Now Parker wants “much more flexibility” for the Pentagon to develop countermeasures, especially in preparedness for bio-terrorism and infectious diseases. “There really is no hard and fast line between those,” he said.

For example, Parker wants DOD to move away from vaccines that use, he argued, “the one drug, one bug approach.” The fix is to have a “technology platform”– remember we’re talking about living things here — able to carry the immunization components of many diseases or pathogens, not just one, such as with the current anthrax vaccine.  

Beyond that, DOD needs better ability to scale-up drug and vaccine production to national security levels, and Parker is pushing for a specific network of contracts, acquisitions and close partnerships between defense laboratory and private scientists and biotechnology companies. Parker also is pushing to fast-track past some FDA guidelines that slow vaccine production, a problem he said has caused a “gap” in biodefense.

“We have a plague vaccine in development, we have a botilinum vaccine in development – they’re not licensed yet. Those are gaps that we want to close by having a fully-licensed vaccine against those two threats that have been in development.”

But, he said, “It takes a long time to develop a vaccine…. We want to close those gaps that are already in phase 2 clinical trials and make sure they get across the goal line.”

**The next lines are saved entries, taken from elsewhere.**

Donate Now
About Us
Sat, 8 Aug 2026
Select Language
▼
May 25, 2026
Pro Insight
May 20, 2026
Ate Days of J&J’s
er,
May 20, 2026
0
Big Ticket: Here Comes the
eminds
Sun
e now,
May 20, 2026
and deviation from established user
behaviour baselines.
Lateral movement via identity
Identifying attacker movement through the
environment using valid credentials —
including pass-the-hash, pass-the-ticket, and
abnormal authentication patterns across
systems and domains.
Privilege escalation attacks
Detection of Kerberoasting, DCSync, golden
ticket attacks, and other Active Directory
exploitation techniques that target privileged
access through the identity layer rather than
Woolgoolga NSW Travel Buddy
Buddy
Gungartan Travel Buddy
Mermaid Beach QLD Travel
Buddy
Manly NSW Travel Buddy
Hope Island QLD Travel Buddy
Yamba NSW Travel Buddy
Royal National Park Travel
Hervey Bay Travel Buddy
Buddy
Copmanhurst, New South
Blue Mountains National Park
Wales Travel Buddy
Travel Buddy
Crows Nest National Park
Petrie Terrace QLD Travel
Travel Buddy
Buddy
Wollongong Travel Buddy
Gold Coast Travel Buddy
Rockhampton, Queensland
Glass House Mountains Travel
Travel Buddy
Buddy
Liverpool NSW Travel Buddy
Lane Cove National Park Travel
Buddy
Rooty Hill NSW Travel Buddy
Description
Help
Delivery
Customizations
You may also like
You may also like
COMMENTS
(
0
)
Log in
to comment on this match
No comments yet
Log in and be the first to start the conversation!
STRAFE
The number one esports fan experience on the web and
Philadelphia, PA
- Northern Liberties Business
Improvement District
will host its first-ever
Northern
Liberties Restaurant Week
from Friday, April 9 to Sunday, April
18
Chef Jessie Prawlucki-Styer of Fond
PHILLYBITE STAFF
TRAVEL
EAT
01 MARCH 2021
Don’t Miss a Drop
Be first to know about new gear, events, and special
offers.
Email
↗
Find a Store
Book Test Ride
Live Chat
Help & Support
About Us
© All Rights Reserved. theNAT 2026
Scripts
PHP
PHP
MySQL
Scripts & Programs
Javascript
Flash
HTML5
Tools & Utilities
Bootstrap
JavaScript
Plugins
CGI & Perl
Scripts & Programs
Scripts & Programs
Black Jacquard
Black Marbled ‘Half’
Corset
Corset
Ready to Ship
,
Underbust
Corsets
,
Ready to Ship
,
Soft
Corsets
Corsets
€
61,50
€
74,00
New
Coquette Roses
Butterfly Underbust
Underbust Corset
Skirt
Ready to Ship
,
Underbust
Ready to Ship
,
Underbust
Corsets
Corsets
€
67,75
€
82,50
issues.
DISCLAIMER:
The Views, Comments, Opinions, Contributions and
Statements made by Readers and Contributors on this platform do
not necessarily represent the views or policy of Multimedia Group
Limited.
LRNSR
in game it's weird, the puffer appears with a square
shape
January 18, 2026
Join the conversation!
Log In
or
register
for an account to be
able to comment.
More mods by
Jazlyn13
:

Additionally, he is promoting “bio-security” practices domestic with non-defense U.S. agencies and international partners.

“We have to worry about state actors and non-state actors,” he said, of his Pentagon office. Especially, he said, “Making sure bad actors don’t have access to dangerous pathogens.” So DOD is getting more involved in beefing up detection of accidental or intentional outbreaks to security breaches and safe bio-containment at laboratories around the globe.

To get started, Parker said he’s going to incorporate some of National Research Council recommendations into his own internal review.